Forgive me for using this analogy. It hardly does justice to the subject. "Before", that is some days ago I went on a Saalam Balaak Walk in the Streets of Delhi. As always, this walk ends at the holding centre where the "lost railway children" are housed while they are assessed. Children who are abused, addicted, alone are talked to by social workers at various contact points on the railway line and if they agree they can be taken in by SBT to be looked after. For me visiting this holding centre is heart wrenching and I struggle to fight back the tears every time I am there. On this visit there was a little boy who must have been 7 or 8 and who was sobbing quietly where he was sitting. I feel the need to take away his sadness and to be the instant remedy to his grief but sadly I cannot do that- which makes it even harder.He has recently come off the railway line and he has lost his family and was finding it hard to adjust to his new life.
Here they are:
The "After" to this moment is the one I experienced when I went to the SBT's dance performance at the Chinmaya auditorium a few days later.
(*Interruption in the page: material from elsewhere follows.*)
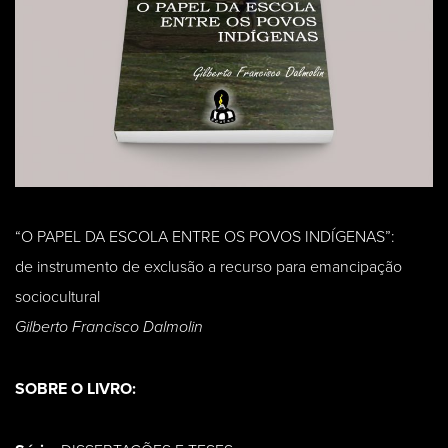
“O PAPEL DA ESCOLA ENTRE OS POVOS INDÍGENAS”:
de instrumento de exclusão a recurso para emancipação
sociocultural
Gilberto Francisco Dalmolin
SOBRE O LIVRO:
I walked in to this big theatre and there was standing room only. All the homes, the children, the staff members, friends, volunteers, guests and lastly by no means least the founder of this wonderful Trust Mira Nair (who made "Salaam Bombay" in 1988 about the slum kids in Mumbai) were all gathered there to watch the children perform and my god what a performance it was. The cheers and clapping, the squeals of delight at the handsome boys and the girls who were performing brought the house down.
Everything, the choreography, the lighting, the videoing, the costumes, the music were all put together by SBT children and it was slick and professional and a delight to watch. Teenagers took us through some wonderful Bollywood numbers and some fantastic acrobatic moves and the younger children delighted the whole audience with their turned up jeans and cheeky smiles.
In my hurry to get there I did not take my camera, but perhaps I have painted an accurate enough picture for all of you to take away the sound of the clapping and the cheering.
These are the Trust's children, who have stopped crying, have gone into one of the homes, have settled down to a family life which involves all the children and the staff of their homes and who are graduating with flying colours and daring to dream dreams that they never in their wildest "before" lives thought imagineable.
The "After" effect has produced actors, acclaimed photographers,computer software programmers and travels agents, able administrators and artists. But above all the trust has the ability to turn these lost lives into lives empowered with confidence and knowledge and a belief in oneself. What a humbling achievement.